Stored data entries
==========

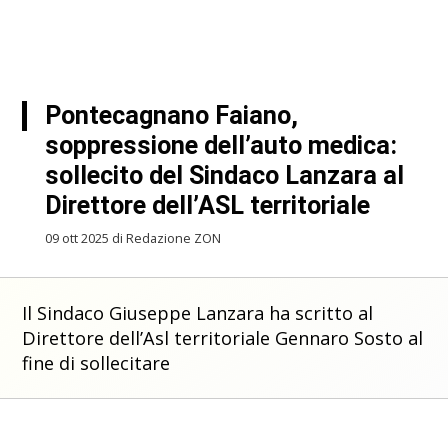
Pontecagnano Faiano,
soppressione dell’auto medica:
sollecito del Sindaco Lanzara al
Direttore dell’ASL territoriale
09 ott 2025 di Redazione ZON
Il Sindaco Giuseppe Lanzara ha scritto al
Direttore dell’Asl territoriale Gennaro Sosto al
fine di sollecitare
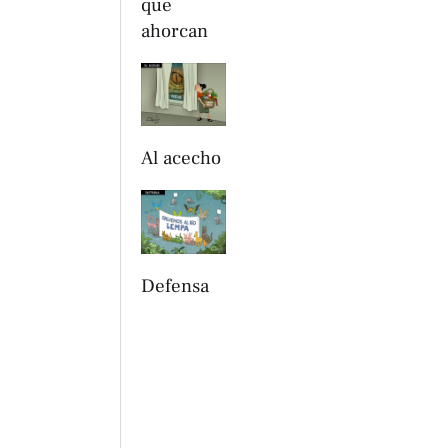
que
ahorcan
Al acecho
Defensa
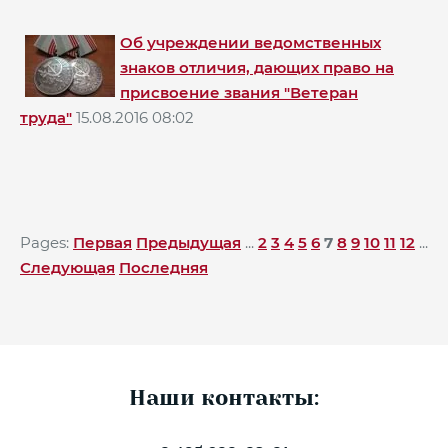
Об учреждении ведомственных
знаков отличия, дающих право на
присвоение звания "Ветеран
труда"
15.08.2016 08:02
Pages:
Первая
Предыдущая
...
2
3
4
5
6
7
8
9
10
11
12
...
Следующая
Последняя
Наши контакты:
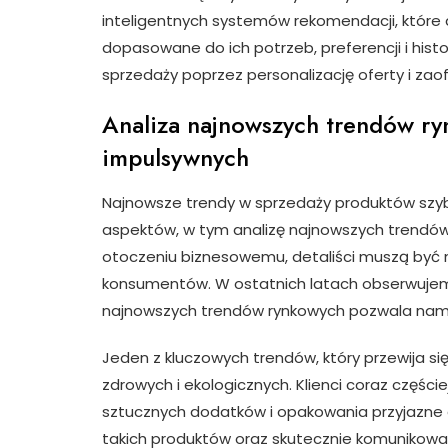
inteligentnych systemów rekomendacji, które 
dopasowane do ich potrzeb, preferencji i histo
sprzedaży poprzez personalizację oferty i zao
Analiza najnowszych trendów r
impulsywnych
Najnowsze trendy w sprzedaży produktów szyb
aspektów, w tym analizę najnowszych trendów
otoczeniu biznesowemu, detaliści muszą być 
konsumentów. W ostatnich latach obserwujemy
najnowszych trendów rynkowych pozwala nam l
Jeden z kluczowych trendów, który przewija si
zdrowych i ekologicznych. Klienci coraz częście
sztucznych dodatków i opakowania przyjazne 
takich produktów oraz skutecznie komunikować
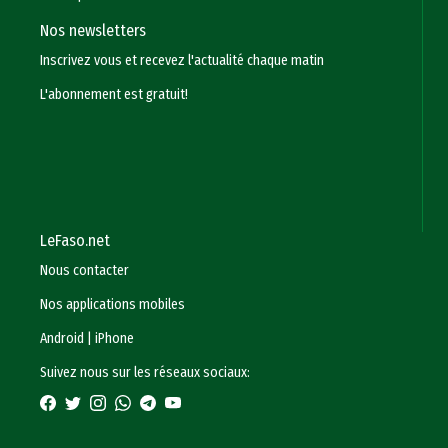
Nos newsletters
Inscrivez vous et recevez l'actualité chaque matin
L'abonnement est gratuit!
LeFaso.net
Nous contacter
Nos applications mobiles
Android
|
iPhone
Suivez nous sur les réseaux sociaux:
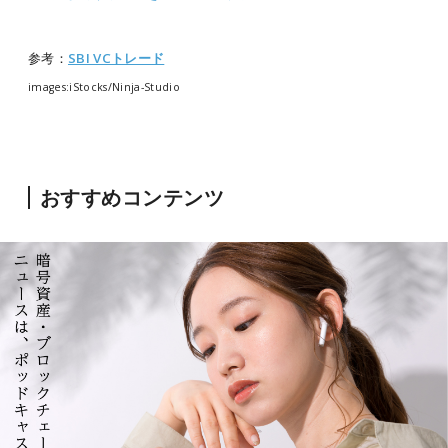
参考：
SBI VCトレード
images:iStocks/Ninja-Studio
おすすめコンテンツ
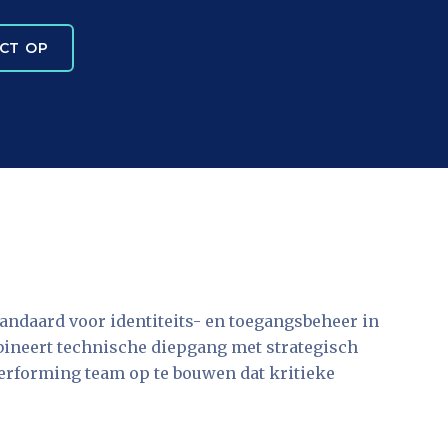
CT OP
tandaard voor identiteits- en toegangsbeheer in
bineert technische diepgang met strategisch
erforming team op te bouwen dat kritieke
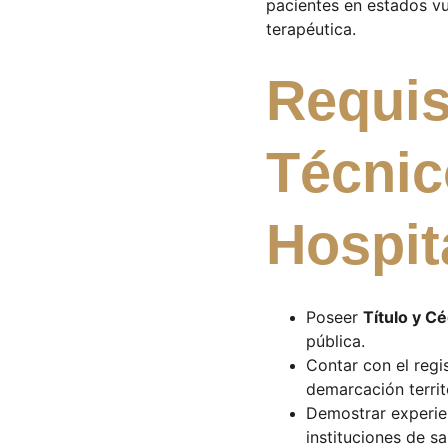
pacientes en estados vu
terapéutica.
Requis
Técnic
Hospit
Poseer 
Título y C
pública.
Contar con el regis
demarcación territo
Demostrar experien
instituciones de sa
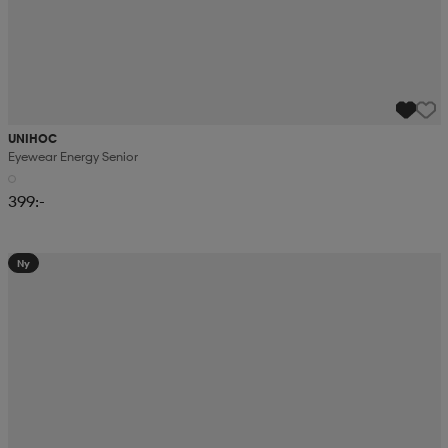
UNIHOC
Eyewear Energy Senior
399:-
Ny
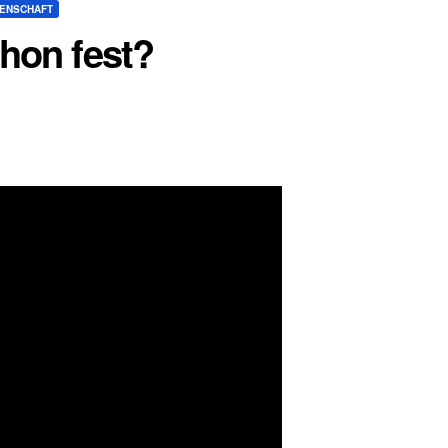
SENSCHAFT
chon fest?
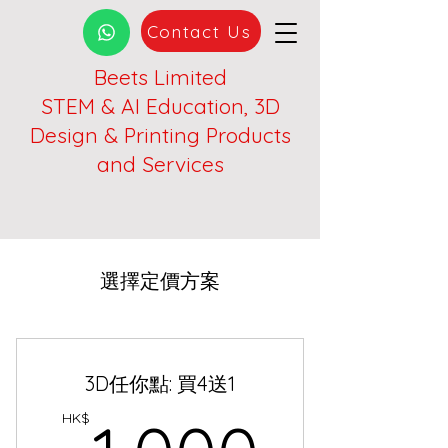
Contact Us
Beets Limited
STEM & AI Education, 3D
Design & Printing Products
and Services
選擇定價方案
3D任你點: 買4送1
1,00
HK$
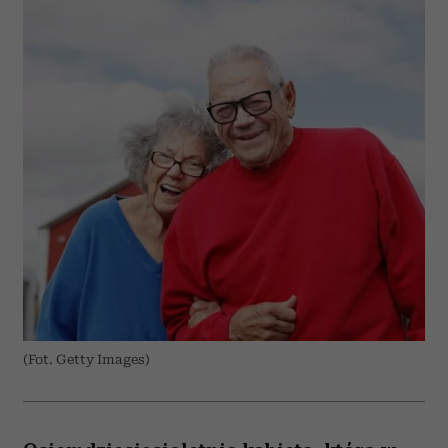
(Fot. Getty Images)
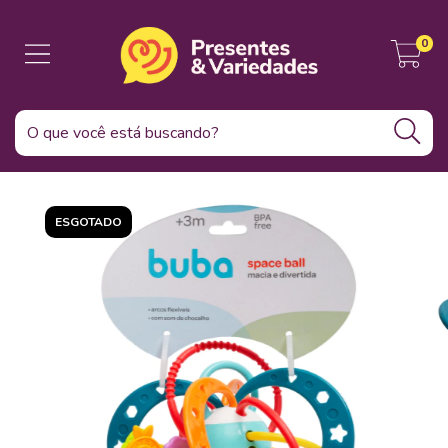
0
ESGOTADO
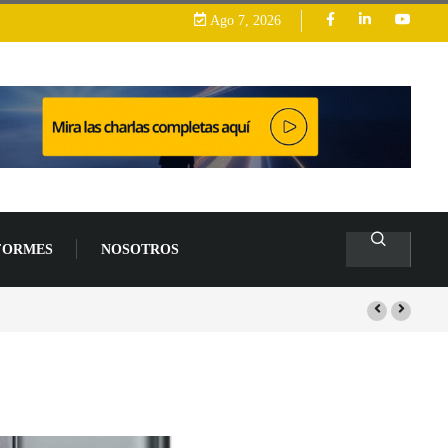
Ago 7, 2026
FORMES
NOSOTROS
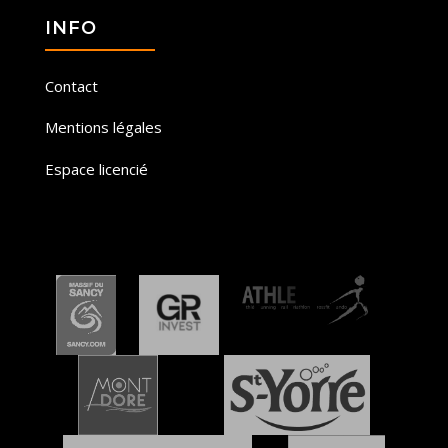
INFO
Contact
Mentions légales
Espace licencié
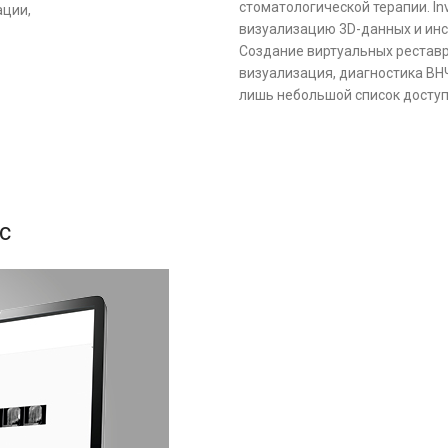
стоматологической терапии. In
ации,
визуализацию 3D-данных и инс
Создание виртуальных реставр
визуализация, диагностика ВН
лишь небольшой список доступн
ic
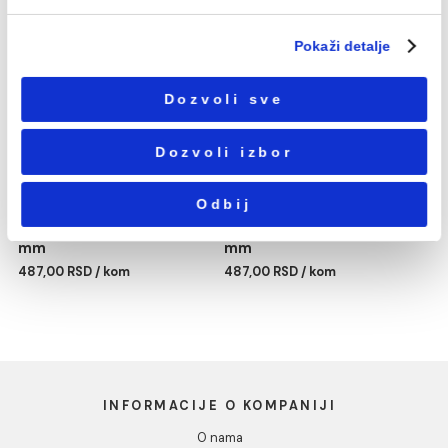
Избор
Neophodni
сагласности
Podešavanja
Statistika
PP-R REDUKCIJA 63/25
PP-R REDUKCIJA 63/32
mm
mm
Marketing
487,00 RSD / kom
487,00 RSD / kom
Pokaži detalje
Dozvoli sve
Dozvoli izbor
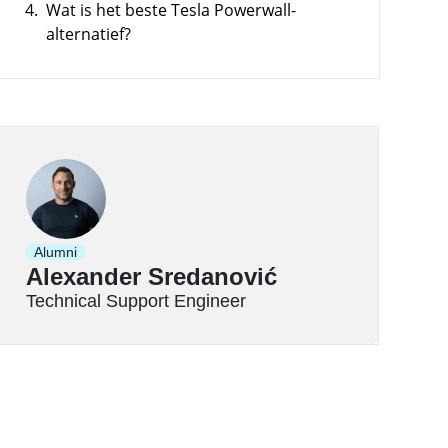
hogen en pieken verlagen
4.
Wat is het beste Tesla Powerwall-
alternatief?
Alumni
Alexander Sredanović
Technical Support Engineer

==========

_Problem_
A word-for-word copy of the entries above is needed, with every picture dropped.

_Task output_
Pontecagnano Faiano,
soppressione dell’auto medica:
sollecito del Sindaco Lanzara al
Direttore dell’ASL territoriale
09 ott 2025 di Redazione ZON
Il Sindaco Giuseppe Lanzara ha scritto al
Direttore dell’Asl territoriale Gennaro Sosto al
fine di sollecitare
que
ahorcan
Al acecho
Defensa
Об учреждении ведомственных
знаков отличия, дающих право на
присвоение звания "Ветеран
труда"
15.08.2016 08:02
Pages:
Первая
Предыдущая
...
2
3
4
5
6
7
8
9
10
11
12
...
Следующая
Последняя
Наши контакты:
inteligentnych systemów rekomendacji, które 
dopasowane do ich potrzeb, preferencji i histo
sprzedaży poprzez personalizację oferty i zao
Analiza najnowszych trendów r
impulsywnych
Najnowsze trendy w sprzedaży produktów szyb
aspektów, w tym analizę najnowszych trendów
otoczeniu biznesowemu, detaliści muszą być 
konsumentów. W ostatnich latach obserwujemy
najnowszych trendów rynkowych pozwala nam l
Jeden z kluczowych trendów, który przewija si
zdrowych i ekologicznych. Klienci coraz częście
sztucznych dodatków i opakowania przyjazne 
takich produktów oraz skutecznie komunikować
Nos newsletters
Inscrivez vous et recevez l'actualité chaque matin
L'abonnement est gratuit!
LeFaso.net
Nous contacter
Nos applications mobiles
Android
|
iPhone
Suivez nous sur les réseaux sociaux:
参考：
SBI VCトレード
images:iStocks/Ninja-Studio
おすすめコンテンツ
CT OP
tandaard voor identiteits- en toegangsbeheer in
bineert technische diepgang met strategisch
erforming team op te bouwen dat kritieke
pacientes en estados vu
terapéutica.
Requis
Técnic
Hospit
Poseer 
Título y C
pública.
Contar con el regis
demarcación territo
Demostrar experien
instituciones de sa
UNIHOC
Eyewear Energy Senior
399:-
Ny
SENSCHAFT
chon fest?
Contact Us
Beets Limited
STEM & AI Education, 3D
Design & Printing Products
and Services
選擇定價方案
3D任你點: 買4送1
1,00
HK$
(Fot. Getty Images)
0
ESGOTADO
Ago 7, 2026
FORMES
NOSOTROS
INFO
Contact
Mentions légales
Espace licencié
стоматологической терапии. In
ации,
визуализацию 3D-данных и инс
Создание виртуальных реставр
визуализация, диагностика ВН
лишь небольшой список доступн
ic
Избор
Neophodni
сагласности
Podešavanja
Statistika
PP-R REDUKCIJA 63/25
PP-R REDUKCIJA 63/32
mm
mm
Marketing
487,00 RSD / kom
487,00 RSD / kom
Pokaži detalje
Dozvoli sve
Dozvoli izbor
hogen en pieken verlagen
4.
Wat is het beste Tesla Powerwall-
alternatief?
Alumni
Alexander Sredanović
Technical Support Engineer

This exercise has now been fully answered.